ACTIVITY: Rewrite the lines starting at the one that has "Trouver chantier travaux SEYNE" and stopping after the one that has "Trouver chantier travaux BANON", swapping "chantier" for "projet" and leaving everything else unchanged.

(Collected data)
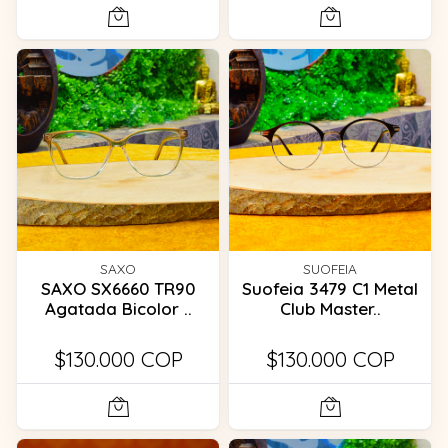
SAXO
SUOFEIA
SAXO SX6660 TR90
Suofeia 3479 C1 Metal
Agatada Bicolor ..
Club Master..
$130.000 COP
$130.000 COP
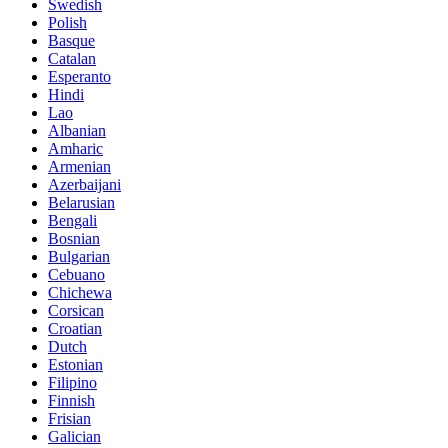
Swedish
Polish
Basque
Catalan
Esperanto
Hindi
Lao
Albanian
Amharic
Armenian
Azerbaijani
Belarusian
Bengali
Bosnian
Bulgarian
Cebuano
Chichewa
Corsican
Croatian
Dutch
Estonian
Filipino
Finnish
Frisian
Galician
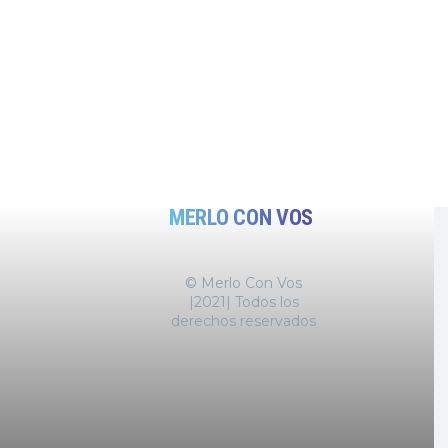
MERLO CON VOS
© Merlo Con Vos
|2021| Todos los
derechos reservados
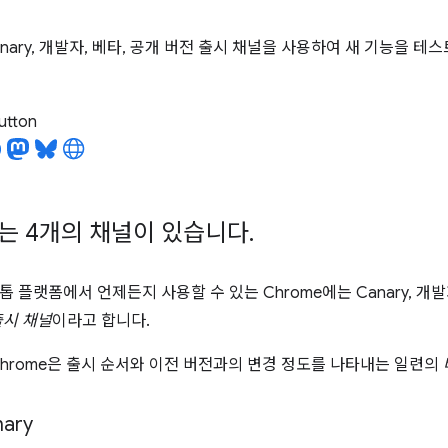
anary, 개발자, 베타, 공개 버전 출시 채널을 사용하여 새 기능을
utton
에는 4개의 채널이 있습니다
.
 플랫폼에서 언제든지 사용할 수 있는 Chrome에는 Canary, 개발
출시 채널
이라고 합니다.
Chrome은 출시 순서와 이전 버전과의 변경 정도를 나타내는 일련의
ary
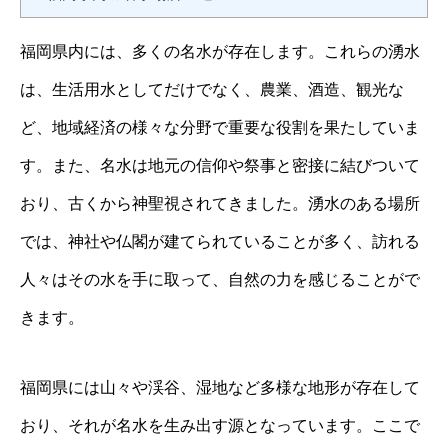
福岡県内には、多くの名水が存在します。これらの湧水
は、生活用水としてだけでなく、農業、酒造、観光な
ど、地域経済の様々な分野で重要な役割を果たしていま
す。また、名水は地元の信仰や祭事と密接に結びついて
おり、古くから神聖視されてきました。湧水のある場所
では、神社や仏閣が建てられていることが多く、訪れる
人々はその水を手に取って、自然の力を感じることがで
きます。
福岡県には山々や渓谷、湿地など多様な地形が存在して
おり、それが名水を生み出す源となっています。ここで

==

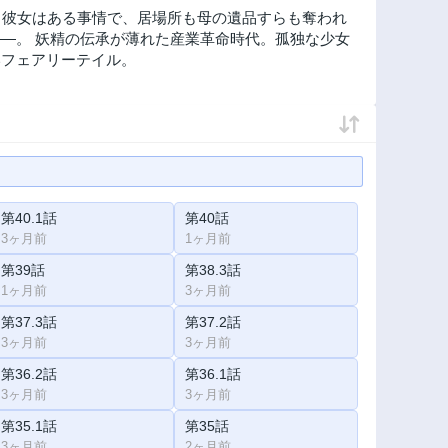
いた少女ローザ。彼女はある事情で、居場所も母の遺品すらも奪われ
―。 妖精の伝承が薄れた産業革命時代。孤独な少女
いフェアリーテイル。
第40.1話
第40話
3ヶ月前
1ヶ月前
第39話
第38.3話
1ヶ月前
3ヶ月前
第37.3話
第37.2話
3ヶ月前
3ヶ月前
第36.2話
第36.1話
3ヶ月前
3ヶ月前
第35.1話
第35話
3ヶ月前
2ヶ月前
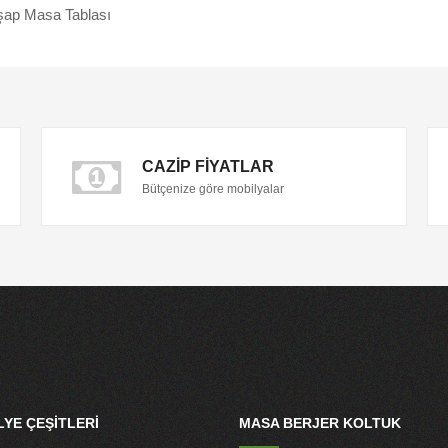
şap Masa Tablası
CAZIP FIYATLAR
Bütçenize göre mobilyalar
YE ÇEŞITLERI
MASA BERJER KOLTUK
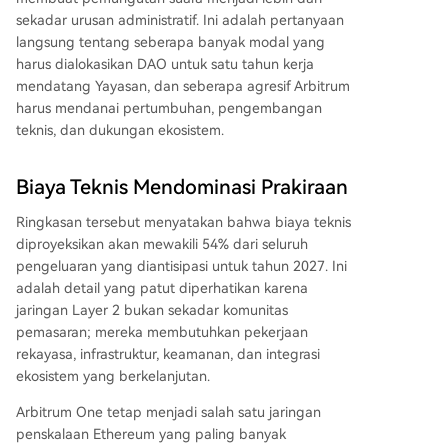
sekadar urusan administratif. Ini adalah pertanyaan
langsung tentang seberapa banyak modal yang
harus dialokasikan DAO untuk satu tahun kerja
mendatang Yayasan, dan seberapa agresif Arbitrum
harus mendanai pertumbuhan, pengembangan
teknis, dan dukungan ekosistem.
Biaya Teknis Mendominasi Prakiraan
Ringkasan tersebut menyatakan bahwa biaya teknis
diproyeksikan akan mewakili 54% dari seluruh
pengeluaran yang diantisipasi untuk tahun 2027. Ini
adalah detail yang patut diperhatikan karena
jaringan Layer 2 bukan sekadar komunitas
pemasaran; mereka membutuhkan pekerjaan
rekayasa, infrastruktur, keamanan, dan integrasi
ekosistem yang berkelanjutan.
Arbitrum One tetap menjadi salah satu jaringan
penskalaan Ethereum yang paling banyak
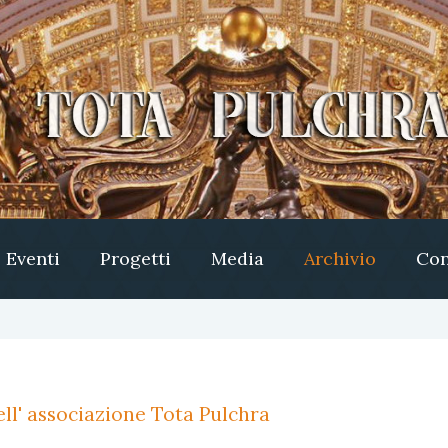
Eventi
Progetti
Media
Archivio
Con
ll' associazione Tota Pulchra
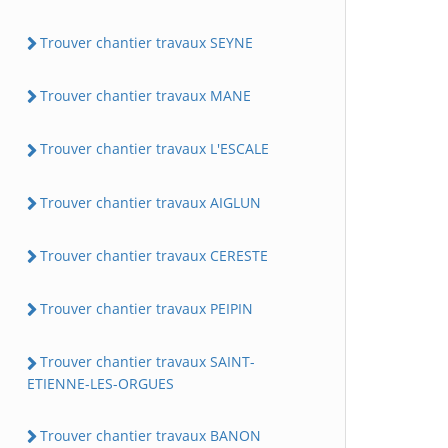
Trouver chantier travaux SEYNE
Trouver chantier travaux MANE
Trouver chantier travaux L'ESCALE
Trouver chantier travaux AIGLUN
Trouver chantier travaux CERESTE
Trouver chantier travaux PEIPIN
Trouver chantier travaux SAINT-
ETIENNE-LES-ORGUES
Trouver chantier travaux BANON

EXERCISE SOLUTION:
Trouver projet travaux SEYNE
Trouver projet travaux MANE
Trouver projet travaux L'ESCALE
Trouver projet travaux AIGLUN
Trouver projet travaux CERESTE
Trouver projet travaux PEIPIN
Trouver projet travaux SAINT-
ETIENNE-LES-ORGUES
Trouver projet travaux BANON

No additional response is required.